Evangelio: Lucas 1,26-38

En el sexto mes, el Ángel Gabriel fue enviado por Dios a una ciudad de Galilea, llamada Nazaret, a una virgen que estaba comprometida con un hombre perteneciente a la familia de David, llamado José. El nombre de la virgen era María.  El Ángel entró en su casa y la saludó, diciendo: «¡Alégrate!, llena de gracia, el Señor está contigo». Al oír estas palabras, ella quedó desconcertada y se preguntaba qué podía significar ese saludo.  Pero el Ángel le dijo: «No temas, María, porque Dios te ha favorecido.  Concebirás y darás a luz un hijo, y le pondrás por nombre Jesús;  él será grande y será llamado Hijo del Altísimo. El Señor Dios le dará el trono de David, su padre,  reinará sobre la casa de Jacob para siempre y su reino no tendrá fin». María dijo al Ángel: «¿Cómo puede ser eso, si yo no tengo relaciones con ningún hombre?». El Ángel le respondió: «El Espíritu Santo descenderá sobre ti y el poder del Altísimo te cubrirá con su sombra. Por eso el niño será Santo y será llamado Hijo de Dios.  También tu parienta Isabel concibió un hijo a pesar de su vejez, y la que era considerada estéril, ya se encuentra en su sexto mes, porque no hay nada imposible para Dios». María dijo entonces: «Yo soy la servidora del Señor, que se cumpla en mí lo que has dicho». Y el Ángel se alejó.

ORATIO

Oh Padre misericordioso y amante con las situaciones humanas, tú que has enviado al mundo a tu Hijo, hecho hombre por medio de la Virgen, como signo de tu ternura paternal, haz que también en nuestros días experimentemos la venida del Salvador, para que, una vez más, cambie nuestras vidas y le reconozcamos presente en todos nuestros acontecimientos cotidianos. Siguiendo el modelo de María, madre de Jesús y madre nuestra, que se ha adherido generosamente a tu voluntad con su «aquí estoy» y ha abierto nuevamente a la humanidad el camino de una vida de comunión contigo, queremos que aumentes en nosotros el deseo de buscarte cada día por la escucha de la Palabra y la oración silenciosa, para que nuestra vida se vaya conformando a tu Palabra y dé frutos de gozo, paz, bondad, para cuantos nos rodean.

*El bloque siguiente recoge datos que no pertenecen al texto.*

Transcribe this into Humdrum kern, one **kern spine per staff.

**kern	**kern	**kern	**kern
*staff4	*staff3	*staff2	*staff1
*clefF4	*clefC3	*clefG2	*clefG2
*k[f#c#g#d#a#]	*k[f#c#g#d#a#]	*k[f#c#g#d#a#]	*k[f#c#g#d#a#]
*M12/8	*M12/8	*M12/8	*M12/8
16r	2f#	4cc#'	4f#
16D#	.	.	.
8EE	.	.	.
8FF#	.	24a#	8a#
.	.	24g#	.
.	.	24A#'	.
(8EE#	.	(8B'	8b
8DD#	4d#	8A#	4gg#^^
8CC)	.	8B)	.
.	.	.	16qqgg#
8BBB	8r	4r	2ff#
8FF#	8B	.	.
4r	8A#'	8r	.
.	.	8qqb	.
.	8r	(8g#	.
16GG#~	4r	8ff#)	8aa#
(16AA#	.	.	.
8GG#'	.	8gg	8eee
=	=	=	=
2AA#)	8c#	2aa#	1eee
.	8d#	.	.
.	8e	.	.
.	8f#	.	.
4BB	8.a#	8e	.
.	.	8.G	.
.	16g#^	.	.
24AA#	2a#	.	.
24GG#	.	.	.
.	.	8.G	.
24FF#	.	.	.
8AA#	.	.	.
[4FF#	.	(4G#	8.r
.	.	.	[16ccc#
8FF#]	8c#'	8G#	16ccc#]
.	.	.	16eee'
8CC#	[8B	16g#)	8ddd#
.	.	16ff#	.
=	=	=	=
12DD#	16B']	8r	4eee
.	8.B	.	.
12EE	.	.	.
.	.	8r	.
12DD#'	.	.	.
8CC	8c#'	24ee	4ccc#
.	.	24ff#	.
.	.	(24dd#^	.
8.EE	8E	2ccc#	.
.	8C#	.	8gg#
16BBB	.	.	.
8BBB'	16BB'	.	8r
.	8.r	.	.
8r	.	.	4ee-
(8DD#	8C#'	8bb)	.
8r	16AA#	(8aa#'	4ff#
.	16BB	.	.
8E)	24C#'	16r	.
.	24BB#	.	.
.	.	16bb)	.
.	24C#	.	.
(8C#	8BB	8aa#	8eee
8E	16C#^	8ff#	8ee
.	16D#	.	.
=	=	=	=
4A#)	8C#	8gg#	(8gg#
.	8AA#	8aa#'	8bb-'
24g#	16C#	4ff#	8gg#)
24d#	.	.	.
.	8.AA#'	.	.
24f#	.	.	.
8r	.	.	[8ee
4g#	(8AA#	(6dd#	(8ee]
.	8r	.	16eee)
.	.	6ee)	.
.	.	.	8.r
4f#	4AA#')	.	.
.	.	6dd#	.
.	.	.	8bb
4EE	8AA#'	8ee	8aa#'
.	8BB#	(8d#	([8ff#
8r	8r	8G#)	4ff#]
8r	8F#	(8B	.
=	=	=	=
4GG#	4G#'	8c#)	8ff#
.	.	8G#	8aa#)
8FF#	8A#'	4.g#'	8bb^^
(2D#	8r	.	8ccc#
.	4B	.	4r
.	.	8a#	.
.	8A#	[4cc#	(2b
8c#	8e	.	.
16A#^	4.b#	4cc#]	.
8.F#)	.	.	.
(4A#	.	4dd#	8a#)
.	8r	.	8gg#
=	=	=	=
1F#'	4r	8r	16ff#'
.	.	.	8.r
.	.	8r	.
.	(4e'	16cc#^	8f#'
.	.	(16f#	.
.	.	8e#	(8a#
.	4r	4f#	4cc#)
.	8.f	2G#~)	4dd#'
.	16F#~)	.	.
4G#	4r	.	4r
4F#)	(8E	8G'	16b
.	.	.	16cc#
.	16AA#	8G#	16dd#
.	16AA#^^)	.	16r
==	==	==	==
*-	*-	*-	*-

Haz que la comunidad cristiana, tentada con tanta frecuencia de racionalismo, de vida materialista y cómoda, comprenda cada vez más que evangelizar al hombre de hoy es ante todo estar en la presencia de

Dios y dar espacio, siguiendo el ejemplo de María de Nazaret, a la importancia de la Palabra de Dios y a la vida contemplativa, para que surjan guías espirituales y testimonios de la verdadera libertad del evangelio. Todo esto es importante para comprender mejor que la Iglesia no es sólo una organización social, sino el signo auténtico de la encarnación de tu Hijo con los hombres.